Bruce, I wish you could be on Coast to Coast AM. Every once in a while they actually have a guest who is a real expert in a field, like Dr. Michio Kaku, and it would be excellent to hear you talk about the NSA and your latest book about trust. You are a really good speaker, and your delivery is great.
Couldn't agree more:
The belief in the United States is [that] more intelligence is better....
I think the rest of the world would agree.
Or we could authenticate ourselves (retina scan I propose) and post that way.
I think Bruce wants this to be an open forum so that comments are not unnecessarily precluded by firewalls or MITMA blockers.
Besides I'm sure he can find a way to trace the source of these spams and ... uh ... deliver a message.
Mike: Yeah, that sounds pretty safe :)
Is there a transcript somewhere? I haven't been able to get the video to play, despite multiple attempts from multiple machines on multiple days.
Disregard my request for a transcript.
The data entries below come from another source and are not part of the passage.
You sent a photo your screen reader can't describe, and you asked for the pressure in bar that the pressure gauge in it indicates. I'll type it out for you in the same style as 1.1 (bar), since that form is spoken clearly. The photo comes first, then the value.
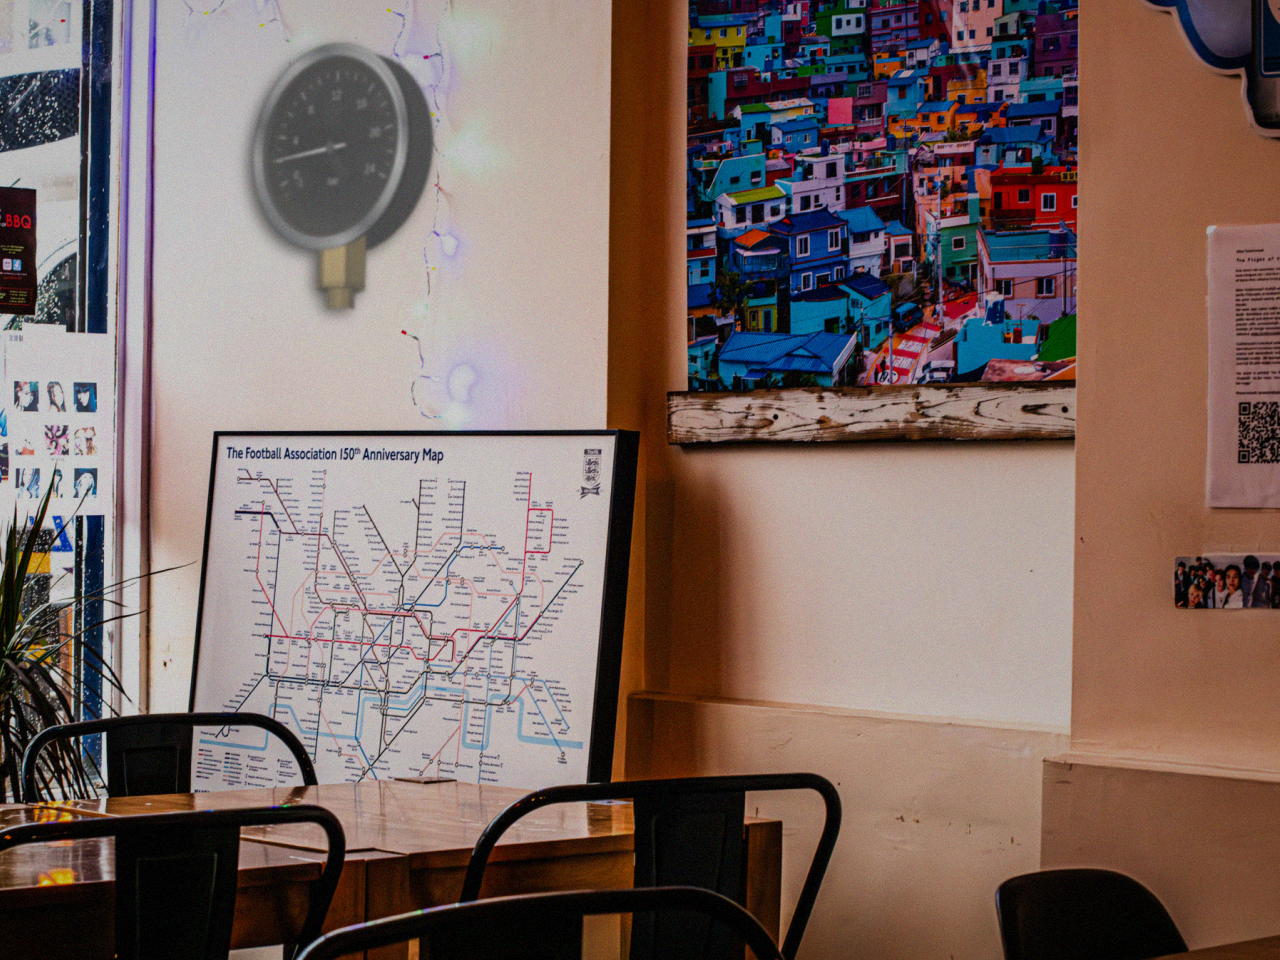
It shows 2 (bar)
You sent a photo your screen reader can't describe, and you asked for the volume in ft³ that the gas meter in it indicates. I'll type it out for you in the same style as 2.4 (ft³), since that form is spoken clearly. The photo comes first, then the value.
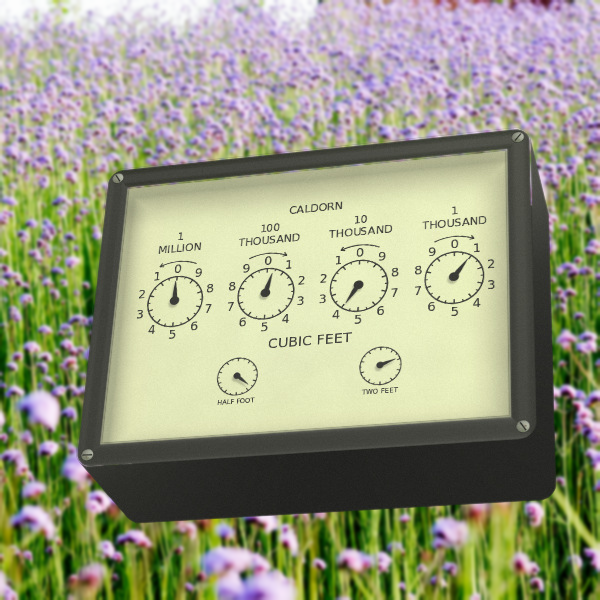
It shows 4100 (ft³)
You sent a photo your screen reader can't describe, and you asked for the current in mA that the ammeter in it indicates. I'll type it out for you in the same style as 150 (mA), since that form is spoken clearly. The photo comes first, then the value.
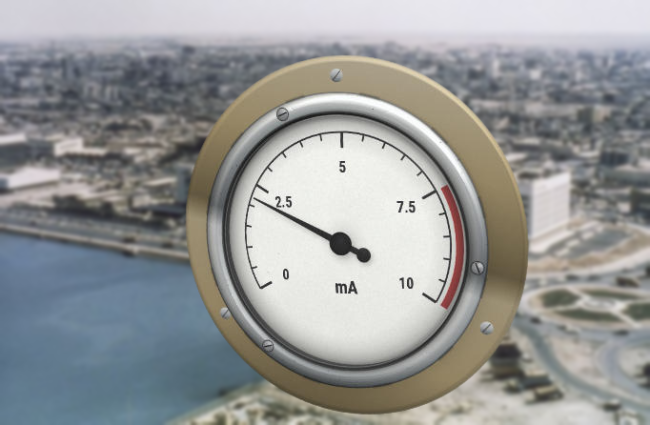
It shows 2.25 (mA)
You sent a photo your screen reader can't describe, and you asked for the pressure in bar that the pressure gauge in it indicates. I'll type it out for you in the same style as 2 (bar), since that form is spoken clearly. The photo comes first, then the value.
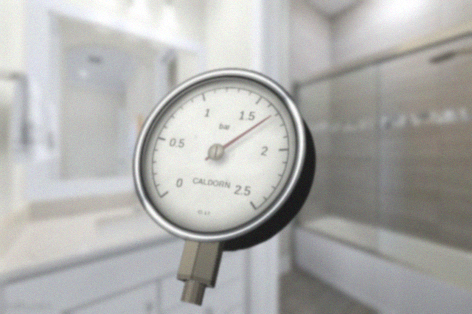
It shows 1.7 (bar)
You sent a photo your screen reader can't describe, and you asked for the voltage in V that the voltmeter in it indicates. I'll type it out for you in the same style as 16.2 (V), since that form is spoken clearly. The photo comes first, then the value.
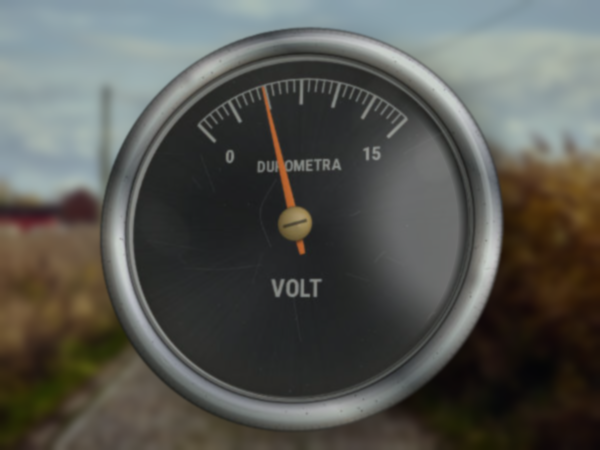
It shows 5 (V)
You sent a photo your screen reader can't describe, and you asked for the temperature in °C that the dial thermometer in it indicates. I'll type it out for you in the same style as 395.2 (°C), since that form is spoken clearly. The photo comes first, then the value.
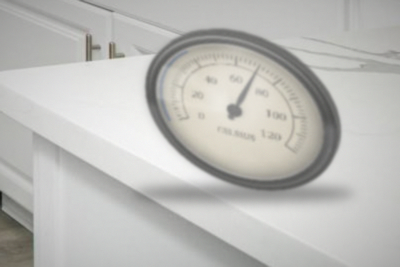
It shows 70 (°C)
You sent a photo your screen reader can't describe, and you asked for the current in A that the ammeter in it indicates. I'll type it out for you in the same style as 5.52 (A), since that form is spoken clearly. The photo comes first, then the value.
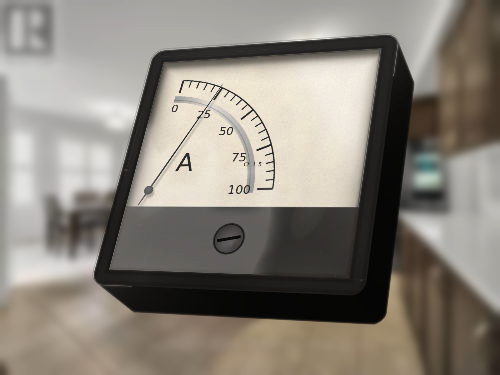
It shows 25 (A)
I see someone posted a YouTube link and that plays just fine.
Can some public-spirited individual post youtube links for the other CoPS talks?
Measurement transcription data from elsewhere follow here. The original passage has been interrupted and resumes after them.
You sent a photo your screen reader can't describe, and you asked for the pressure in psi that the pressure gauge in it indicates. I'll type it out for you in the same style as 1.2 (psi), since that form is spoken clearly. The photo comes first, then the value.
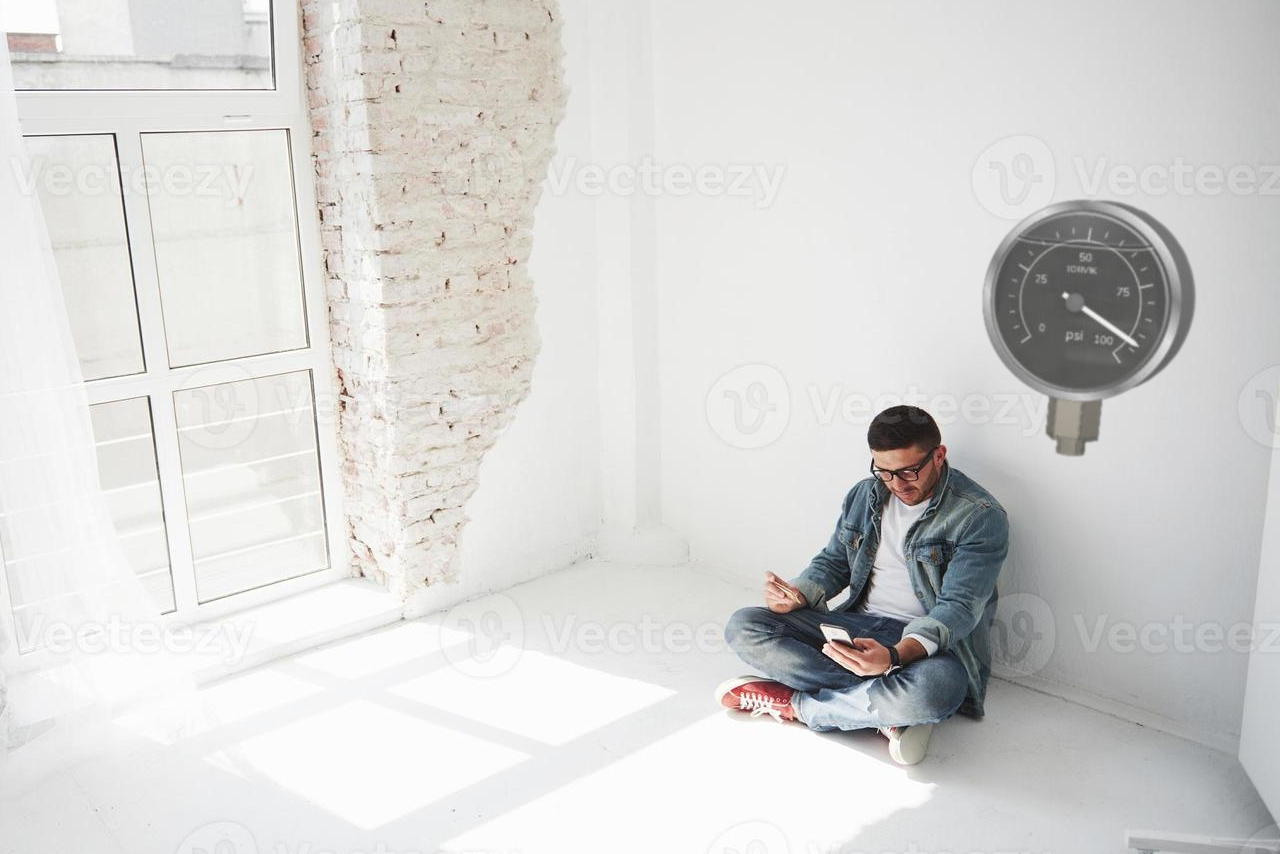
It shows 92.5 (psi)
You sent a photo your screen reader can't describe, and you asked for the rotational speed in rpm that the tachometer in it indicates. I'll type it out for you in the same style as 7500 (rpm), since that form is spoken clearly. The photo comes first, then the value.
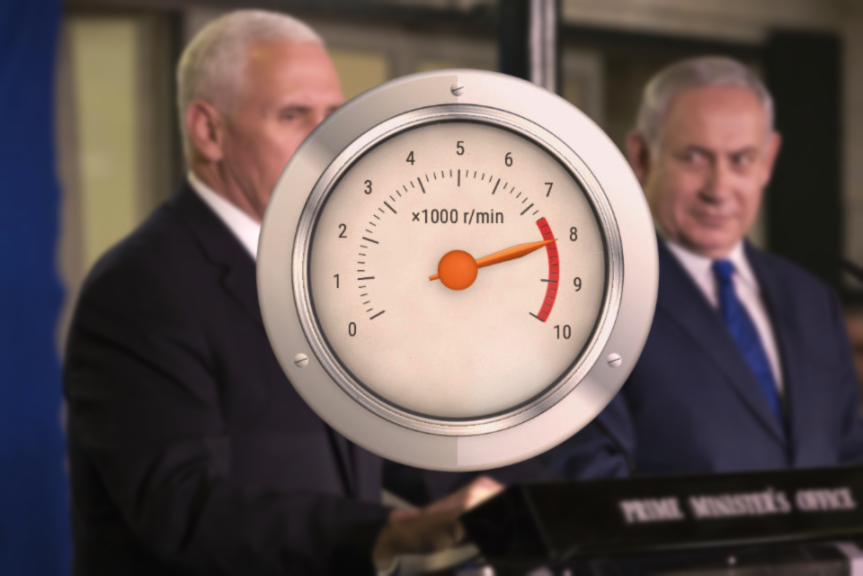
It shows 8000 (rpm)
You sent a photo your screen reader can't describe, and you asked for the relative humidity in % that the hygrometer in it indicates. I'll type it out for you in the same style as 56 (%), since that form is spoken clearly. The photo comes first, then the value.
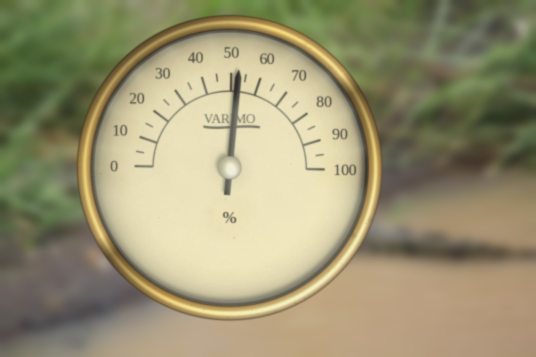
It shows 52.5 (%)
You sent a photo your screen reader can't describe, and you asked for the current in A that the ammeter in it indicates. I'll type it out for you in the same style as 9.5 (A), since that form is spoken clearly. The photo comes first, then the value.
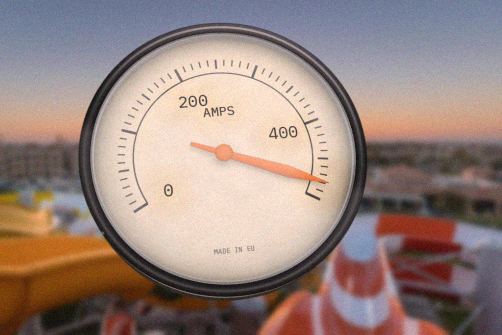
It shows 480 (A)
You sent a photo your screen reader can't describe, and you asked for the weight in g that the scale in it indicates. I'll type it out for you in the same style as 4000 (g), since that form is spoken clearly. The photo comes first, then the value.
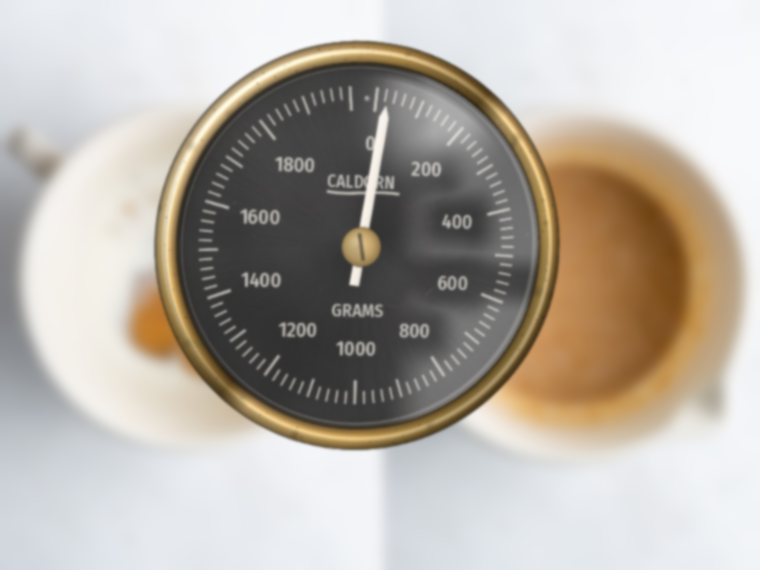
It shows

To answer my own question, in the source code of each video web page there is a HTML5 VIDEO element with a data-youtube-id attribute, from which the youtube url can be derived, e.g. for the Caspar Bowden video:
Aspie: given the trolls we have had recently I think it's expected that we will soon have them impersonating regulars (Clive, Dirk, etc.) for their own amusement. If this becomes an issue - rather than authenticating users I think it wouldn't be too difficult for an extension to moveable type that - if a submission is published with the PGP SIGNED header for it to pull it out and if its a valid sig then add an icon (maybe a little tick or something) and put the keyID and fingerprint next to the name. Or we could just have optional registration for those who are victims. Those registered names can't be entered as free text (you'd probably want to strip out everything nonASCII and ignore spaces and surpious dots so they don't work around it) anymore and those who post as regd users get an icon or color change to signify they are registered. I don't think it is a big deal esp if you maintain the ability for anyone to post without registering and keep it optional. Those who cared could go through proxies anyway...
@Mike the goat
That sounds like a workable scheme.
I also thought about bayesian analysis of postings. Individual writing idiosyncrasies could make our posts more identifiable. If the bayesian filter became confused/undecided it could request an additional verification step - such as your key idea?
During the talk you mentioned that is is not unrealistic to store all the data's internet trace of one user per year. Between 40 to 80GB + 5GB for phone conversation / year.
How do you get to those numbers?
Many thanks, M
Schneier.com is a personal website. Opinions expressed are not necessarily those of Co3 Systems, Inc.